Know Your Why, Part I

Know Your Why, Part I
From a recent hike, and where I would rather be than on another Zoom...
If you don't know why you're doing what you're doing—how can you counter someone who says you’re doing it wrong?

My grandma used to say something that drove me, and the rest of the family, nuts:

“You’re right, I can’t.”

That is one of the most deceptively simple sounding, yet incredibly complex— and the more I think about it, maddening—expressions I have ever come up against.

Even more so when I found it coming out of my own mouth.

The first time I recall hearing this sentence, it was in the context of getting my then-already-aged grandma out of the house. She was settled in her routines and unflappable against our attempts to get her to come to a larger family dinner. On the surface, the meaning was clear, she simply couldn’t gather herself enough to get ready and deal with being out in public, let alone meeting up with a larger group than the 2 of us staying with her. And there's no way to counter it, I can't say what she can or can't do, right?

Hey, I’m an introvert, I get it. I’m well acquainted with simply having had enough peopling for one day, or week, and needing alone time to recharge. But I came to find out there was more to it. I came to find out, well after my grandma had passed, that she likely had lifelong, and undiagnosed, depression. Having dealt with what I sometimes call “funks” for the better part of my adult life, this fact completely changed the dynamic.

And thus ends the dive into my and my family’s history for today, I promise.

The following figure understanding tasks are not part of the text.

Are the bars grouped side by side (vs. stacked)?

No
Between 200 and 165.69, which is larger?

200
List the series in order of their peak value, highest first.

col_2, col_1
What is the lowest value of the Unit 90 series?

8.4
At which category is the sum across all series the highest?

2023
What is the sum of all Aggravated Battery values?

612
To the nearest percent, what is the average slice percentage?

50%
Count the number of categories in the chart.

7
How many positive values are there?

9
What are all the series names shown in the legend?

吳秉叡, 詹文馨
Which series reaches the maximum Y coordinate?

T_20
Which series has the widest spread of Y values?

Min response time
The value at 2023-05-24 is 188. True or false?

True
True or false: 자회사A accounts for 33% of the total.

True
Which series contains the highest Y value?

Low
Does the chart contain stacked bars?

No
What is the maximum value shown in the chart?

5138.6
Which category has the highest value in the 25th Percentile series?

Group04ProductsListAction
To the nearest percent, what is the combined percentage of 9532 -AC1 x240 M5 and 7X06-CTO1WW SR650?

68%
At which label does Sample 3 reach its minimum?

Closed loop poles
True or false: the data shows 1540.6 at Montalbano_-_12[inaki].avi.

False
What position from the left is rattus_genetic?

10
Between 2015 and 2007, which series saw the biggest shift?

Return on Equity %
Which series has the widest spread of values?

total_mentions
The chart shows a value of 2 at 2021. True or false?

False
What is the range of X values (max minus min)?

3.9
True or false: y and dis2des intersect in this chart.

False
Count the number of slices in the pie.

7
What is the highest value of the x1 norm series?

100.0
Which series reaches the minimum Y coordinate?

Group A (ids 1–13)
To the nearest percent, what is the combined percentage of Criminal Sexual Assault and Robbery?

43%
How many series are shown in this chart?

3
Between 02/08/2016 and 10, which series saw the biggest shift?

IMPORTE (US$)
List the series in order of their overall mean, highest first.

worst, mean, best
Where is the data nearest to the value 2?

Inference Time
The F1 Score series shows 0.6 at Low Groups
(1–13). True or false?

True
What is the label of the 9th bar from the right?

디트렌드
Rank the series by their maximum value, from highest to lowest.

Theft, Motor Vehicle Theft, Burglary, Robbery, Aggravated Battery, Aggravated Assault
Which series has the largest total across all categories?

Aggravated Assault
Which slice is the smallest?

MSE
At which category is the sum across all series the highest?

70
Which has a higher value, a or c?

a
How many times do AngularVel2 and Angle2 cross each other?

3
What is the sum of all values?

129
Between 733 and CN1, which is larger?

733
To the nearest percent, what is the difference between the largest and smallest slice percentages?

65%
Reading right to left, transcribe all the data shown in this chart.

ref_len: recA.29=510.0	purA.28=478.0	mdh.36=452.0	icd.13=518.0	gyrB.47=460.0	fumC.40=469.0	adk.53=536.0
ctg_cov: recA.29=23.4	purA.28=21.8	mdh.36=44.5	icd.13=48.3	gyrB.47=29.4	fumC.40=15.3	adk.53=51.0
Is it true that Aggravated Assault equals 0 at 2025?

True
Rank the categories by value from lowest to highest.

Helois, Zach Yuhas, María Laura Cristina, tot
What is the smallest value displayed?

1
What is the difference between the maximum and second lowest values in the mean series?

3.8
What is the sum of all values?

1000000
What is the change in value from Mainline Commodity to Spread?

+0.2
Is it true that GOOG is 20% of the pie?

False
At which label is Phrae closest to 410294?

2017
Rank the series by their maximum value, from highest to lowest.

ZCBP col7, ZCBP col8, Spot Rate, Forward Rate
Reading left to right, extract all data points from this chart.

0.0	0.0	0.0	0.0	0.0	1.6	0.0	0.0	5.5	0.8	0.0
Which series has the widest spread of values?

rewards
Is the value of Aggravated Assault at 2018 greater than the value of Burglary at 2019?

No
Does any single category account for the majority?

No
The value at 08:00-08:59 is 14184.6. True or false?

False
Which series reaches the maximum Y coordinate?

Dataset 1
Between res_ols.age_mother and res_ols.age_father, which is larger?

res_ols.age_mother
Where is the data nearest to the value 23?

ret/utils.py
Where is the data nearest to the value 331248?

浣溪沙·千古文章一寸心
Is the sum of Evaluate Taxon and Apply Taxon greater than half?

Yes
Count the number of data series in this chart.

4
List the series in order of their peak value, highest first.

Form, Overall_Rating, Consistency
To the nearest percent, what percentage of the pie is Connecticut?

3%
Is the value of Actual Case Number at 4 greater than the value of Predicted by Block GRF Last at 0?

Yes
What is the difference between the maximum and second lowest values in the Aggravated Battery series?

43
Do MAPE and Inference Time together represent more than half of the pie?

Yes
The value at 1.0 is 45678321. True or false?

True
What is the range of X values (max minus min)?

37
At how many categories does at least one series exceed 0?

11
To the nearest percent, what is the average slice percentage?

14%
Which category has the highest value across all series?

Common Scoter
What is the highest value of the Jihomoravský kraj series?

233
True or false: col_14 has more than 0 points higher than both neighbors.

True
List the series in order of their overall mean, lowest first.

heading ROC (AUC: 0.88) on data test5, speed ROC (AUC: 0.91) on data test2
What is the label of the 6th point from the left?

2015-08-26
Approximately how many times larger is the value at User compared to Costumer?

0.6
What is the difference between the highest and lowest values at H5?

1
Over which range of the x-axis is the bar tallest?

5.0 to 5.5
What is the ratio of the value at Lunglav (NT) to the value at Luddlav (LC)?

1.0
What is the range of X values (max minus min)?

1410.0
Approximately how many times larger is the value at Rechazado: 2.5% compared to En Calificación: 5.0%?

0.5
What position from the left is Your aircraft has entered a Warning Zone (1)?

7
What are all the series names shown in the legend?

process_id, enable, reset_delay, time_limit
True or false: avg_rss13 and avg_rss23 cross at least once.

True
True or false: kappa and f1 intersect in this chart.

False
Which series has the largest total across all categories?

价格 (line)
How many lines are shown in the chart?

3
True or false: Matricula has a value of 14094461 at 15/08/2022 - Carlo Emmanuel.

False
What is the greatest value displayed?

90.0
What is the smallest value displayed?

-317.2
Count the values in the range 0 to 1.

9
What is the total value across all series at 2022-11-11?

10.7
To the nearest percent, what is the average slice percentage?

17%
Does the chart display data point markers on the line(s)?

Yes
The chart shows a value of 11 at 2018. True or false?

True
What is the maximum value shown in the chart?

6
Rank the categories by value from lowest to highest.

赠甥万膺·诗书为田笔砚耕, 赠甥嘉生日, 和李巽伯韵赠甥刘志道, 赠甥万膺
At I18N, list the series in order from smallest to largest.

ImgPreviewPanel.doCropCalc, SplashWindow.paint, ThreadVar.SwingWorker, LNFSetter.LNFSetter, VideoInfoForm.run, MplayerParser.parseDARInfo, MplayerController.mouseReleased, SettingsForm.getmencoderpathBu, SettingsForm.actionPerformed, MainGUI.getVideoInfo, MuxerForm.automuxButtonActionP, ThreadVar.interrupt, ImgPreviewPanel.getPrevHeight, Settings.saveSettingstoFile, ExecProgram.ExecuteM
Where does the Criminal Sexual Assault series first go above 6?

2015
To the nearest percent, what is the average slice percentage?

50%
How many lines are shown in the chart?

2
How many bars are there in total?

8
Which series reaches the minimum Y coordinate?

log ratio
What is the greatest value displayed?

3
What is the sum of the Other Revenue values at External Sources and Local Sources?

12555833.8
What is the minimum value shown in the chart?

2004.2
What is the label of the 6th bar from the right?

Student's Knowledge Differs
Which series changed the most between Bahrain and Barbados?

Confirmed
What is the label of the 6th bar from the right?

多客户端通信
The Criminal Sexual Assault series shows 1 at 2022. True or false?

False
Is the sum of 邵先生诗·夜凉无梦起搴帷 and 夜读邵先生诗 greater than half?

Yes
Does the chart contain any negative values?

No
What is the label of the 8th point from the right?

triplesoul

I do want to keep going on that short little sentence though, before bringing it back around and connecting this to why it’s so important to know your why.

Understanding that the sentence was being said from a place of pain, rather than of obstinance or the sheer stubbornness my family is legendary for completely changed how I saw my grandma. It also changed how I understood my own interactions with pretty much everyone else I’ve encountered in my life, right up to today.

Those four little, deceptively simple-sounding words, “You’re right, I can’t,” both acknowledge and dismiss the fact that the person uttering them is in complete control of their destiny. What they are truly saying is, “I know you have the best of intentions, and I know I should do what you’re saying I should do. But I simply can’t. I don’t have the ability to overcome a contravening force that is acting on my mind and body, limiting my ability to do even what I know full well I should be doing.”

It was all of this background that opened my eyes when I heard myself say “You’re right, but I just can’t.”

Then I sat in stunned silence. Had I really just said that!?

I took a couple of deep breaths, I was talking to this person on video chat (it was a coworker at my last job) so they were starting to wonder why my eyes were closed before I remembered to turn off my camera. Funny pandemic moment aside, this is what I came up with:

I was fine with having said it. And that was because I understood WHY I had said it. And that one word is what made the difference.

I’ve been learning to accept, deal with, and work within my abilities and traits. It’s been nearly a decade since I figured out my status as an HSP and an empath, and in those years I’ve worked hard at honing my ability to block other people's FML vibes while allowing in enough of their energy to connect on the level I thrive on.

What that coworker was asking of me was simply more than I could handle. After a day of interspersed meetings and deep work sessions, I was played out. Knackered. Done. They were inviting me, last minute, to a Zoom happy hour for someone whose last day it was with the company. Aside from the last-minute nature of the invite, Zoom small talk is not something I can do, let alone at the end of the day and without any time to prepare.

In that context, saying I couldn’t attend was my only sound option, and that little sentence doesn’t invite probing questions. And importantly, it leaves no room for anyone to question your motivations, as long as you say it with the conviction that comes with knowing yourself well enough to know what you can, and can’t, do in a given situation. It’s final without sounding dire, and my coworker respected that.

Knowing my own why was enough to not only carry me through the interaction but to feel OK about using what was once a phrase that made me as close to stabby as just about anything I can think of.

That makes it a pretty powerful concept to keep in mind if you ask me.